Moralitas menjadi pembatas atas kebebasan yang dimiliki, sehingga setiap individu
dalam melakukan aktivitasnya selalu mempertimbangkan dampaknya bagi orang lain.
Kesetaraan (equality) kewajiban dan hak, hal ini mampu menyeimbangkan antara hak
yang diterima dan kewajiban yang harus dilaksanakan.
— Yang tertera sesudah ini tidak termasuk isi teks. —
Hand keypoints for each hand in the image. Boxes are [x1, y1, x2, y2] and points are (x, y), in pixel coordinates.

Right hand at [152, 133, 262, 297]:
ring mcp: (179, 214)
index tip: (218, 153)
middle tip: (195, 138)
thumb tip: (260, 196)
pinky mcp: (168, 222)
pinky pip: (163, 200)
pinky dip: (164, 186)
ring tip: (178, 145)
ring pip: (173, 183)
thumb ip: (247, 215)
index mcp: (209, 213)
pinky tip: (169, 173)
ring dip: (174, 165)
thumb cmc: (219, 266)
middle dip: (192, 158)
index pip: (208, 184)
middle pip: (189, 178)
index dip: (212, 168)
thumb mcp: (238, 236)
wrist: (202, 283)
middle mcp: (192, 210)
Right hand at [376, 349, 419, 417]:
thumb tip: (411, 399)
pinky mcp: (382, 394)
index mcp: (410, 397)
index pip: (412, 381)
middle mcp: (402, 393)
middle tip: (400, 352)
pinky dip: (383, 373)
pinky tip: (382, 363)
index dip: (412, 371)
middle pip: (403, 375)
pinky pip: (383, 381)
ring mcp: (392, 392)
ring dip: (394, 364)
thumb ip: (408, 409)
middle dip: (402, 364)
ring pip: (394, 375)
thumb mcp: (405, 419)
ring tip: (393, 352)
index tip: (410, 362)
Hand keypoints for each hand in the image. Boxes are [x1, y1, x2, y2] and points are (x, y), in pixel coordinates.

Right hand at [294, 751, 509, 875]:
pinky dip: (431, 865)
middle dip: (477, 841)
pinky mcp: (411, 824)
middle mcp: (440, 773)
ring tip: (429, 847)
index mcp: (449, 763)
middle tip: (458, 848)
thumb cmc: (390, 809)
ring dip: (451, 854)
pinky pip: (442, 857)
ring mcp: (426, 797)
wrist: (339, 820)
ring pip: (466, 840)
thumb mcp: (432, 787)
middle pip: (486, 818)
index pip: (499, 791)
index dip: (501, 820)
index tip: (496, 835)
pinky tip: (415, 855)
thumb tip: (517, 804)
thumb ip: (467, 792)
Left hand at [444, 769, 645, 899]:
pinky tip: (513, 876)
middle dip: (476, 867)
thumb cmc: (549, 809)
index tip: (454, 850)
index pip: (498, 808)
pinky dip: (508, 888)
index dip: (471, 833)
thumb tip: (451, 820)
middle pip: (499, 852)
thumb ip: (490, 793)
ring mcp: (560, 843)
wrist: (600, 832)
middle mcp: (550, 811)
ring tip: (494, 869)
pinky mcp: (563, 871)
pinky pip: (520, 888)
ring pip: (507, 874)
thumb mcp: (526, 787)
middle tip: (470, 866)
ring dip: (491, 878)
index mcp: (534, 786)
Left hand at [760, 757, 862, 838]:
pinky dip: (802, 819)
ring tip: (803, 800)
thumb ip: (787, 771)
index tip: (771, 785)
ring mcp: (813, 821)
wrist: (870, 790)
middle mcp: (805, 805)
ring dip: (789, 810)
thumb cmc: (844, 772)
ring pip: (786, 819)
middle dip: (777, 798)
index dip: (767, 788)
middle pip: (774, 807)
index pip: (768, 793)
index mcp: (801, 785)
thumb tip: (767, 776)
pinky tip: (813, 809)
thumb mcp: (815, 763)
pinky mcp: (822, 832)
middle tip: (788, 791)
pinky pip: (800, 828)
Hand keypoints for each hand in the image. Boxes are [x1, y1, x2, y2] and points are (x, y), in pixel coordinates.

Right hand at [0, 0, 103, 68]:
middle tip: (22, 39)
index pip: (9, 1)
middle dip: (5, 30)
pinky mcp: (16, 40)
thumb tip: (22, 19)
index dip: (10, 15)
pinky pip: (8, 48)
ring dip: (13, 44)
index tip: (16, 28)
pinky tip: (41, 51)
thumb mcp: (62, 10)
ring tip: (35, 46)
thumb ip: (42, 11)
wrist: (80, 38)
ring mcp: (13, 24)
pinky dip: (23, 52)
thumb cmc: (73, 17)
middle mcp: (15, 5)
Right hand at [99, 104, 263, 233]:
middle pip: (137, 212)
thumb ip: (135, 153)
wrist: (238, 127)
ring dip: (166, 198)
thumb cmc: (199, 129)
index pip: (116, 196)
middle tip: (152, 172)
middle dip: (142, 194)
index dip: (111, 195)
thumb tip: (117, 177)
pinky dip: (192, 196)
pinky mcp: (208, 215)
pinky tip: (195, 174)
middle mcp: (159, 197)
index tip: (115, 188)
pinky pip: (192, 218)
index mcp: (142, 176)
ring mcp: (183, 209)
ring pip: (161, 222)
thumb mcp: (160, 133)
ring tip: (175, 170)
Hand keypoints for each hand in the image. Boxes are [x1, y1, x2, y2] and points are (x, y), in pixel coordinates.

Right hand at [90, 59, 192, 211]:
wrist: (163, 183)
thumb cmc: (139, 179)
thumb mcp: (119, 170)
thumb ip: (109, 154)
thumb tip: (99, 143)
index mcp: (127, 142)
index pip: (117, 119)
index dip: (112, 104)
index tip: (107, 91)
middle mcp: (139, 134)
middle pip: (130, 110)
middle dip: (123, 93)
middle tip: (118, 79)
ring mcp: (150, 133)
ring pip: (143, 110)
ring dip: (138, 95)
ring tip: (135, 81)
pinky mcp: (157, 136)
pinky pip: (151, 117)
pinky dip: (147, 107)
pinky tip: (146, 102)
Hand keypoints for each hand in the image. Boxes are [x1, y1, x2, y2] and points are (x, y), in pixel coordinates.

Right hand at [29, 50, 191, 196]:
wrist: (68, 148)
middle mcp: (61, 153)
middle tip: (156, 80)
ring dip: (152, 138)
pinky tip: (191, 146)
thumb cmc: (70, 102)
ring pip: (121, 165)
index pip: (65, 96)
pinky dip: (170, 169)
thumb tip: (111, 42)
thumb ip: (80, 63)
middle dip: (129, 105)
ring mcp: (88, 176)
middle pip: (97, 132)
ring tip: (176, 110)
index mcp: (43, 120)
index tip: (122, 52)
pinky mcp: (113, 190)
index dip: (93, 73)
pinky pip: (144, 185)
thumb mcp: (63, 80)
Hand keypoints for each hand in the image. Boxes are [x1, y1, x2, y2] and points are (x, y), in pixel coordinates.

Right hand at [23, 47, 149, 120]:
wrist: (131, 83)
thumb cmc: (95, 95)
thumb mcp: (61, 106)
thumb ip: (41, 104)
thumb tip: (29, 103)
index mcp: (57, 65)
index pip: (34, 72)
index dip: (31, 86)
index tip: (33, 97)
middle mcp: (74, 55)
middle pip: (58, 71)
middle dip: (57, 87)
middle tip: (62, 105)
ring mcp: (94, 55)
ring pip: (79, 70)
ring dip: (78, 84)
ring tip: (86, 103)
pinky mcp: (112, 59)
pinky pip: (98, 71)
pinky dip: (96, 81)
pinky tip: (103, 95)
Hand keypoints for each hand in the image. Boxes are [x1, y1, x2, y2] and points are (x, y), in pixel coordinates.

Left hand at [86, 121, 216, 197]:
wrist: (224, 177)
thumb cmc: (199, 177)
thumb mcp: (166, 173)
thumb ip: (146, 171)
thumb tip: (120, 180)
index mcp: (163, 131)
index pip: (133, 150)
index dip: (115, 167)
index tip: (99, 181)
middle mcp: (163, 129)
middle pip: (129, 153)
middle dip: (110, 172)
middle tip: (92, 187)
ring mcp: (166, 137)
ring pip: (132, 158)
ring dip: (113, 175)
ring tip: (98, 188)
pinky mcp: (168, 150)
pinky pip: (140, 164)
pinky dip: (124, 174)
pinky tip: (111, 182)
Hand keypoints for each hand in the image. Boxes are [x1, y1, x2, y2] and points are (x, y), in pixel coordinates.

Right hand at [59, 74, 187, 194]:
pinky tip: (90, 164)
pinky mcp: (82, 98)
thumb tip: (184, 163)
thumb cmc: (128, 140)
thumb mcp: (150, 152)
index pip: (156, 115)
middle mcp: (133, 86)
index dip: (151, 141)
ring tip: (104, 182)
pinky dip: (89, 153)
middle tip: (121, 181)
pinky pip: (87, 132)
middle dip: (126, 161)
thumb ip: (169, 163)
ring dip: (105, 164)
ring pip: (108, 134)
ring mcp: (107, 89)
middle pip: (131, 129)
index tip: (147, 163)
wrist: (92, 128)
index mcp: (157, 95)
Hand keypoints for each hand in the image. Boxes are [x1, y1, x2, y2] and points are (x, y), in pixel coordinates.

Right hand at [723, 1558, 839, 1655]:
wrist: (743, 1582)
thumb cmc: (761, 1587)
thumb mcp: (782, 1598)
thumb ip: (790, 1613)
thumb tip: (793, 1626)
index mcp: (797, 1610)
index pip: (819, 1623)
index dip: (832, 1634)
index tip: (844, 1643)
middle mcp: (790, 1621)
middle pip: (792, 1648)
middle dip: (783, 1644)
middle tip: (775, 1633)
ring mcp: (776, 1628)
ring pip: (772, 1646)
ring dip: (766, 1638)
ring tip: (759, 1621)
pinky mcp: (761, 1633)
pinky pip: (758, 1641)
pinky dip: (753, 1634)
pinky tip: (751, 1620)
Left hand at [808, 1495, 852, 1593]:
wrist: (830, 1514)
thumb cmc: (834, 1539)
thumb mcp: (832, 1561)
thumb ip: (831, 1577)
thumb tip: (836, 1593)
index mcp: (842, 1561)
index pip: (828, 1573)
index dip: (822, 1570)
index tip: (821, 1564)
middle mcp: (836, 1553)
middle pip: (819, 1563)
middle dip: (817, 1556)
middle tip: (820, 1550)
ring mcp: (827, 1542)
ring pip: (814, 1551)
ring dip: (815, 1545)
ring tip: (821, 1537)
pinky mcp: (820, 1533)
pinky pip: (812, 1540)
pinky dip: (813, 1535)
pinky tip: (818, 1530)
Peranan positif dari negara, sebagai regulator yang mampu memastikan kegiatan
ekonomi berjalan dengan baik sehingga tidak ada pihak yang merasa dirugikan oleh
pihak lain.
berusaha untuk selalu bermusyawarah , bekerja sama, dan saling menyokong sebab
hal ini menjadi salah satu fokus utama dalam ekonomi Islam.
Terakhir hal yang tak boleh dilupakan dalam membangun sistim ekonomi yang berkeadilan
sosial, adalah bahwa ekonomi Islam atau ekonomi syariah tidak boleh direduksi hanya dengan
memusatkan pada upaya membangun bank-bank syariah an sich, tetapi yang lebih penting dari
itu ekonomi Islam harus dapat menangkal sistem ekonomi yang exploitatory secara luas, yang
memelihara dan menumbuhkan kesenjangan ekonomi, yang membiarkan terjadinya trade off
secara sistemik, yang subordinatif dan diskriminatori, yang membiarkan berkembangnya laissez
faire dalam arti luas melalui usaha dan ekonomi yang real dan menyentuh hajat hidup seluruh
lapisan dan strata ekonomi dalam masyarakat kita. Sehingga pada gilirannya ekonomi Islam
tidak lagi hanya bersifat “langitan” sebagaimana yang disindir oleh Hassan Hanafi (penulis buku
Minal Aqidah Ila Al-Tsaurah) bahwa keagamaan kita terkadang lebih berorientasi kepada Tuhan
daripada berorientasi kepada makhluk (tidak seimbang). Lebih senang melongok ke langit
daripada menekuri bumi. Sehingga keadilan di bumi tak kunjung menjadi kesadaran keagamaan.
Akibatnya, keadilan pun tak kunjung muncul dalam putaran arus kehidupan.